On the other hand, process security is a very, very big issue. Processes that are no longer organized in a consistent manner lead to increased work in recording processes with all the error-proneness that we know all too well from the past. This definitely increases costs, but can also lead to penalties, for example in the case of misdirected information, due to violations of data protection requirements. But much worse: become a reputational risk, the so-called headline risk.
And then there is the major risk of inadequate protection against criminal attacks. Certainly, the greatest risk of all. Criminals operate this business model in a highly professional manner. It is their main business purpose in this field. They don’t have to worry about pesky things like marketable products, satisfied customers, loyal employees, budgeting, etc. on the side. Only acquiring technical know-how and developing more and more new fraud, theft and extortion schemes is their focus. Therefore, in many cases, the criminals are vastly superior. Especially now that we have all been forced to act quickly, often improvising.
Digital regulation
This, in turn, will lead to a further increase in regulatory compliance requirements as the disruptive changes that have begun increase risks.

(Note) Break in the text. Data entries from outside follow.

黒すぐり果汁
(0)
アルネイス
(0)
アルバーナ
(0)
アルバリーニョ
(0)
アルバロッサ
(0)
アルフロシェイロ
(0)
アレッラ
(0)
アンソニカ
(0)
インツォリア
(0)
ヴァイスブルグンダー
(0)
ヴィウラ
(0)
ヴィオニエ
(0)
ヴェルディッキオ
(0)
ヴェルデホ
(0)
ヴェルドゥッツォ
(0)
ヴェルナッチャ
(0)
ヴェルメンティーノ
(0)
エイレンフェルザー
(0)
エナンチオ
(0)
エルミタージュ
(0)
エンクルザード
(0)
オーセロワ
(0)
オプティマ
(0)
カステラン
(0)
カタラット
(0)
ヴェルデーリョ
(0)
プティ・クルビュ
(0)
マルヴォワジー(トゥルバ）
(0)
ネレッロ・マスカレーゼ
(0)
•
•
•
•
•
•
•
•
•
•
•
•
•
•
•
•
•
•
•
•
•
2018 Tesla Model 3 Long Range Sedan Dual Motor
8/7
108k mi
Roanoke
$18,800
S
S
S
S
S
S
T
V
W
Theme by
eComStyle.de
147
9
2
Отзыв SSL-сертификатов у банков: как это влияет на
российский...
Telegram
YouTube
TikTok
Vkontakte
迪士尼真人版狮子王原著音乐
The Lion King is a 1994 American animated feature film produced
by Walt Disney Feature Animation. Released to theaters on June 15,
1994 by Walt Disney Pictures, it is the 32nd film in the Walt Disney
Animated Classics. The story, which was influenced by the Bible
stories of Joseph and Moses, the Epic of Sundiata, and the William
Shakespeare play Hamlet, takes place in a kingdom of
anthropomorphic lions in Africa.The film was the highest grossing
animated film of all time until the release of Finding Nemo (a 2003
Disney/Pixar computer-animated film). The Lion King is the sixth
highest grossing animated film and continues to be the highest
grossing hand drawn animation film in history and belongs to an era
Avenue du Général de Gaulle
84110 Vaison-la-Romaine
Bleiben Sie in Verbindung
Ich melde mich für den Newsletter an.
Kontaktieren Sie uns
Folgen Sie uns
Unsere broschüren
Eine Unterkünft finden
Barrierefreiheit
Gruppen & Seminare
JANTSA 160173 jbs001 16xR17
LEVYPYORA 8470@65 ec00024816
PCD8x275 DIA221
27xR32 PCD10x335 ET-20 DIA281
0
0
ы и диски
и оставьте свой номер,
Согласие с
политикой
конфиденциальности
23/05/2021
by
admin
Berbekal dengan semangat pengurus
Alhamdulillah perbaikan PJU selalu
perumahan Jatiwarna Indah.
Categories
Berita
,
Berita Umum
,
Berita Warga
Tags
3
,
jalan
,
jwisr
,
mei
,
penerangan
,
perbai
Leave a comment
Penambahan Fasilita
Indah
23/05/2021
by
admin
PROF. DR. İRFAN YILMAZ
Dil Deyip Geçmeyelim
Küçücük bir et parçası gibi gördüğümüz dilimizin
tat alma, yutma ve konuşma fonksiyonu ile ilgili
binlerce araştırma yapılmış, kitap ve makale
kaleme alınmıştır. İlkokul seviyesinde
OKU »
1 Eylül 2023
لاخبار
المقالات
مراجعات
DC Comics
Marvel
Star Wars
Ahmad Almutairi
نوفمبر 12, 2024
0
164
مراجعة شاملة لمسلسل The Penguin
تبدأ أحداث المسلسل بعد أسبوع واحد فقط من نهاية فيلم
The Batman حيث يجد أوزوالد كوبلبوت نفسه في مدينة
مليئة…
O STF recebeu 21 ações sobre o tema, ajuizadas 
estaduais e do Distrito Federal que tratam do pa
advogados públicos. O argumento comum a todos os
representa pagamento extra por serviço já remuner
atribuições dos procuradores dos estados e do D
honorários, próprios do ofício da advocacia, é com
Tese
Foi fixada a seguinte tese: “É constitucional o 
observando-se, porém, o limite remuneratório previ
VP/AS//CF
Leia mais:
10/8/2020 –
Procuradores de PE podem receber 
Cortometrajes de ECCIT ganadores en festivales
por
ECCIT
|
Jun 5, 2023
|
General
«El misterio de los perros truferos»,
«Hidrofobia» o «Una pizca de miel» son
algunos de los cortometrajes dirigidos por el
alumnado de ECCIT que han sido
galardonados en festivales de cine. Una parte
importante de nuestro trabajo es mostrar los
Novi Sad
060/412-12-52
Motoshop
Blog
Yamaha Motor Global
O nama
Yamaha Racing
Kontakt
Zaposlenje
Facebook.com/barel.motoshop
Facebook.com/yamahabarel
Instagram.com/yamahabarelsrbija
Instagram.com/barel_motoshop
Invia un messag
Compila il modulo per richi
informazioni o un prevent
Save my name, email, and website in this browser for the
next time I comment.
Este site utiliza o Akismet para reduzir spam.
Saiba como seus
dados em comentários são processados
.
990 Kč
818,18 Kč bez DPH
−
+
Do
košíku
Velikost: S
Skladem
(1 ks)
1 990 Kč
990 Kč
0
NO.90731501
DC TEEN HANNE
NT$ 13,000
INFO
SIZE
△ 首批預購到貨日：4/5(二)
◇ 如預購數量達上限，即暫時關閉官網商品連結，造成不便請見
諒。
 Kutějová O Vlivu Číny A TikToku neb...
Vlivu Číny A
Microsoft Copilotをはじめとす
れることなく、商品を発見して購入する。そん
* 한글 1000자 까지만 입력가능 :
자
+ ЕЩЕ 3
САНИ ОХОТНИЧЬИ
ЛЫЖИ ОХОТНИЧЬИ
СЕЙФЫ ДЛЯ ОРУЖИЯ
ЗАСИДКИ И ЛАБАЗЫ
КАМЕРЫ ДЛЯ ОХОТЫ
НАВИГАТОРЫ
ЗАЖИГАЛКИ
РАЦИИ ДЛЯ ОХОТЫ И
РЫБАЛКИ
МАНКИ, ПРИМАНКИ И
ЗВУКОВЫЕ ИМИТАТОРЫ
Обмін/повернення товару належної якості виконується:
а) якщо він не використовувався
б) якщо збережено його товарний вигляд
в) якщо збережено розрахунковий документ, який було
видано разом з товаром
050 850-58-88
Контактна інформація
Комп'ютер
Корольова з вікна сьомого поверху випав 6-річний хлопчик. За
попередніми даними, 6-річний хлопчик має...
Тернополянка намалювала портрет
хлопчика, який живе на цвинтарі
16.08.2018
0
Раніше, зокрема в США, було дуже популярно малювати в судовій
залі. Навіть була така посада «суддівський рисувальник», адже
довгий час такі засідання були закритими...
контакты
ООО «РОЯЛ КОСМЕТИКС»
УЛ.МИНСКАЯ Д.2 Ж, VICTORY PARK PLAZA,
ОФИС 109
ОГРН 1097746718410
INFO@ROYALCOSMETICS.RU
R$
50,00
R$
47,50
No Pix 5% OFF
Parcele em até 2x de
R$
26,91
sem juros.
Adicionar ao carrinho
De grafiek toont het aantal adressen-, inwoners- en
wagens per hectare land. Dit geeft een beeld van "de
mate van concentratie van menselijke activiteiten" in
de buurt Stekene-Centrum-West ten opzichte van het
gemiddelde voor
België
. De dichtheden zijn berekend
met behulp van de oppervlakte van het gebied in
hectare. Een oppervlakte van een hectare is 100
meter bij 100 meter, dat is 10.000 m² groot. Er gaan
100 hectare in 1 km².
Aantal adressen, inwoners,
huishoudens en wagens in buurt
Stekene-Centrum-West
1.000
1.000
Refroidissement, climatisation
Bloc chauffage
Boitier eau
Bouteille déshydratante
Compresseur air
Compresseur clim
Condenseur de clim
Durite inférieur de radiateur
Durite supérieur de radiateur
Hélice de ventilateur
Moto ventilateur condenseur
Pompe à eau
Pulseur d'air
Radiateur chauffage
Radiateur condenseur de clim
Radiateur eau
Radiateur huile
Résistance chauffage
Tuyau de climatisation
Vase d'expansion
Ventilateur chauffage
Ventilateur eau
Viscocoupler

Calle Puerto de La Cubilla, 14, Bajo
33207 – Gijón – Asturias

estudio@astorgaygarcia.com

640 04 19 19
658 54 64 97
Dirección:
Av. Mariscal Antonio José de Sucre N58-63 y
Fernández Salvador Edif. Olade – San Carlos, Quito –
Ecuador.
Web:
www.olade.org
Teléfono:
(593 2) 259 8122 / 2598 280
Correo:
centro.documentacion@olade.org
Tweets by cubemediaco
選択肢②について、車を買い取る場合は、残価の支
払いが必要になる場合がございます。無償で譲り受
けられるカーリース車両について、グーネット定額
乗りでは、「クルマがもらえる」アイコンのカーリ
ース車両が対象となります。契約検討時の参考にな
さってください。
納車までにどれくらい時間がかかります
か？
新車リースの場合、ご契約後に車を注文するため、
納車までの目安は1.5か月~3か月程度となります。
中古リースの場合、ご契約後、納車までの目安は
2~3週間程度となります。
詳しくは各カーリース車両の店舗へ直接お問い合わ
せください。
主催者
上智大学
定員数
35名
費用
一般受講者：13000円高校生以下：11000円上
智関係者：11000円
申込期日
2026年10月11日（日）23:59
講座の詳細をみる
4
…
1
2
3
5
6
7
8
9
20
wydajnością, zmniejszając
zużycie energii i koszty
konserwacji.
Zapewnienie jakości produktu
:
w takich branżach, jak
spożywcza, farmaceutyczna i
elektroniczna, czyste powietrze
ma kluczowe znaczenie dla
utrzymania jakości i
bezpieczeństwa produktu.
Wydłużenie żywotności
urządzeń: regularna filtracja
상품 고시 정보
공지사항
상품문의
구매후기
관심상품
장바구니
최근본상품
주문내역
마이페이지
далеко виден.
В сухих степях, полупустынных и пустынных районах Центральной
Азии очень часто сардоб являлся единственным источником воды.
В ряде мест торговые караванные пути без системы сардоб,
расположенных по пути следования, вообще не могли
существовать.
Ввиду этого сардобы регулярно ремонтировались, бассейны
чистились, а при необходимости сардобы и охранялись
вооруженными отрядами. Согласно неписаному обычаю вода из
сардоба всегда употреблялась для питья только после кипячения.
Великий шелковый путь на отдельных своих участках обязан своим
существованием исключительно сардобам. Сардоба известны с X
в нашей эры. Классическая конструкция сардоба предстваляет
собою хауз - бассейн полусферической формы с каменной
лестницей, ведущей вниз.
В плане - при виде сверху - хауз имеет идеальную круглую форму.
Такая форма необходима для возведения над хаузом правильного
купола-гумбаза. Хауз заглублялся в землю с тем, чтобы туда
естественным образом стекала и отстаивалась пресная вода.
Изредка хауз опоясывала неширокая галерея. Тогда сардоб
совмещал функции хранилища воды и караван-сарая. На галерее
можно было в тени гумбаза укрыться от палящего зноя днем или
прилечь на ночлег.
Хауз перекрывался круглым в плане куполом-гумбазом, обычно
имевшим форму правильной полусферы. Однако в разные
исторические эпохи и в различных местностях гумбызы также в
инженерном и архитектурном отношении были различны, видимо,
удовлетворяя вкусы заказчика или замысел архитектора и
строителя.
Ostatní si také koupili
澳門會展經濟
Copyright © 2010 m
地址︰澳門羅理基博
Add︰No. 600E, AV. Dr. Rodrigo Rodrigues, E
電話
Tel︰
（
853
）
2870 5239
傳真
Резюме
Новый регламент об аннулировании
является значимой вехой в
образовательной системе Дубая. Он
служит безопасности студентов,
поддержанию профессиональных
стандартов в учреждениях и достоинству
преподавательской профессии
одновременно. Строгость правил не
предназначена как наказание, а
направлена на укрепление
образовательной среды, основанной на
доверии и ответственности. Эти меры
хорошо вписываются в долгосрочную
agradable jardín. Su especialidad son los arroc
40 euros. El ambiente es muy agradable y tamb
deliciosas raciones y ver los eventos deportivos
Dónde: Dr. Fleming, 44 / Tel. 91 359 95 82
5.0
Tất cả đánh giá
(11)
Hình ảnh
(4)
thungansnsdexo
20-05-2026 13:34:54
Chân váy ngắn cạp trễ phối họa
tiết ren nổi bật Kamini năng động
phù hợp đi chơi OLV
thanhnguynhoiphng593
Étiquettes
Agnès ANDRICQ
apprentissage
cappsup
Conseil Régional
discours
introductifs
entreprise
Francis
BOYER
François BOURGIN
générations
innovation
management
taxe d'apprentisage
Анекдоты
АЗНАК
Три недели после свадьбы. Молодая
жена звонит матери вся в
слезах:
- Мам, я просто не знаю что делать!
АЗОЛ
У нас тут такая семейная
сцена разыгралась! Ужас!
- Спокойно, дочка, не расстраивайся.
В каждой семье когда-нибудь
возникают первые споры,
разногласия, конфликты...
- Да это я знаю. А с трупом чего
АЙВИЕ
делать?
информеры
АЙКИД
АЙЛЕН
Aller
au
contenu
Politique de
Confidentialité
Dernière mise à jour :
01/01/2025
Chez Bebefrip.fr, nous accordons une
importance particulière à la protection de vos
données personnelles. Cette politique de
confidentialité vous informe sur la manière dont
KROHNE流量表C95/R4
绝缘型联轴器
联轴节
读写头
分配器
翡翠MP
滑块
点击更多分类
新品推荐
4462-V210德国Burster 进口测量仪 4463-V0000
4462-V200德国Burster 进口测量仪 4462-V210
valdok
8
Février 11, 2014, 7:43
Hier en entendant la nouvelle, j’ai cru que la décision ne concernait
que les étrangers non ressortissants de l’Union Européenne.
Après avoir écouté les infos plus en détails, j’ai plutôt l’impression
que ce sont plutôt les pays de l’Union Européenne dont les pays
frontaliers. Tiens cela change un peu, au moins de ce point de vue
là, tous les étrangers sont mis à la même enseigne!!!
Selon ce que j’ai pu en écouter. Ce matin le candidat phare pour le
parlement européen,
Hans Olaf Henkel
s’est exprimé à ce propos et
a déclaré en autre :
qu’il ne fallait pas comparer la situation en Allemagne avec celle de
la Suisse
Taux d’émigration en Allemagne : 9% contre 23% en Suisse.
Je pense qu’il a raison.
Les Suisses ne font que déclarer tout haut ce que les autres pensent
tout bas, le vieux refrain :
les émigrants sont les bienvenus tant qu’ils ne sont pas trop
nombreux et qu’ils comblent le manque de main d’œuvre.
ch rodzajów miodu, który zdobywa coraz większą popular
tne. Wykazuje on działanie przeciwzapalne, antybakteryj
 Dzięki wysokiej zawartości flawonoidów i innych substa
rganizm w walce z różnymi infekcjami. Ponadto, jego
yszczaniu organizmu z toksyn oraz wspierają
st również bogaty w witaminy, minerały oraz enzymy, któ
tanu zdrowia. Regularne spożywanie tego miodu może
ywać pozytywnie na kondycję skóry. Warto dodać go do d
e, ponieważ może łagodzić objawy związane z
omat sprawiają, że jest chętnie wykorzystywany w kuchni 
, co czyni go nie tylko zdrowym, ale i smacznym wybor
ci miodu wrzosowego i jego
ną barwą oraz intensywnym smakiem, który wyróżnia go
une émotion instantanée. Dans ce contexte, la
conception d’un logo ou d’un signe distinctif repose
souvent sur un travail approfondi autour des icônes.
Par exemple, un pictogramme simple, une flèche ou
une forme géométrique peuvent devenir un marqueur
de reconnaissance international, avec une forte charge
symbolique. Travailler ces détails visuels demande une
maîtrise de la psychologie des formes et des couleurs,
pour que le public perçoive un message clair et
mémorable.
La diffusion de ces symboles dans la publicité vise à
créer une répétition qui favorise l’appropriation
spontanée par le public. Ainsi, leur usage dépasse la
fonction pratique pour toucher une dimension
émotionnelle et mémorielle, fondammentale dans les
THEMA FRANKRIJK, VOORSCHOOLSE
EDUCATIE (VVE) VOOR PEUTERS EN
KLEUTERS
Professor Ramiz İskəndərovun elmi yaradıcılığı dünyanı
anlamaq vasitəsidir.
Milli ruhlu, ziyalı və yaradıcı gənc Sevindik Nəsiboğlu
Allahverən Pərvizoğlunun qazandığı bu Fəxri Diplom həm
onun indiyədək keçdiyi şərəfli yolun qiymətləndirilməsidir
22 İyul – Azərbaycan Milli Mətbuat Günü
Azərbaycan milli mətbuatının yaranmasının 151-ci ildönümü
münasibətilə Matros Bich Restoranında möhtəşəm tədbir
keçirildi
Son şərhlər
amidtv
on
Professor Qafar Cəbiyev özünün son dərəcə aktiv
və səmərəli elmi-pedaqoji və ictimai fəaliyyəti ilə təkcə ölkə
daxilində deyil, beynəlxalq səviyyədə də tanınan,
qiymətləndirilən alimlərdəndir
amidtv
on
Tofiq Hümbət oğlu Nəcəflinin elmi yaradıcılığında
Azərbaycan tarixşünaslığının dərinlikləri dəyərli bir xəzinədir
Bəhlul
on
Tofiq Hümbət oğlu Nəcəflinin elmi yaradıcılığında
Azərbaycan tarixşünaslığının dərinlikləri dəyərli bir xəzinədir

However, since neither the labor market nor budgets allow for a further, disproportionate expansion of the number of employees in compliance departments, the further digitization, i.e., automation of many tasks and processes will become imperative here. From reporting requirements to active monitoring of trading activities and payment processing.
Conclusion
The three megatrends mentioned here, which will not only but also hit compliance departments with great force, will inevitably lead to a high number of challenging development projects at the interface between business and IT requirements. In addition to specialist expertise, the need for project management skills will also be high here. Project managers, project leaders, business analysts and quality engineers do not grow on trees. Especially not with the skillset that is so important for the sensitive projects in compliance.
There will be a bottleneck in these resources. To avoid getting into the situation of not being able to implement important projects due to lack of early planning, in addition to the inevitable pandemic-related risks, it is certainly wise to start working now. Which requirements are the most urgent, which have the greatest bottlenecks? How can I make provisions here in good time. Banal requirements, but in the special post-Corona situation a special challenge. Be prepared for supply bottlenecks with your service providers. Know-how will become a scarce commodity similar to cement and wood in the construction industry.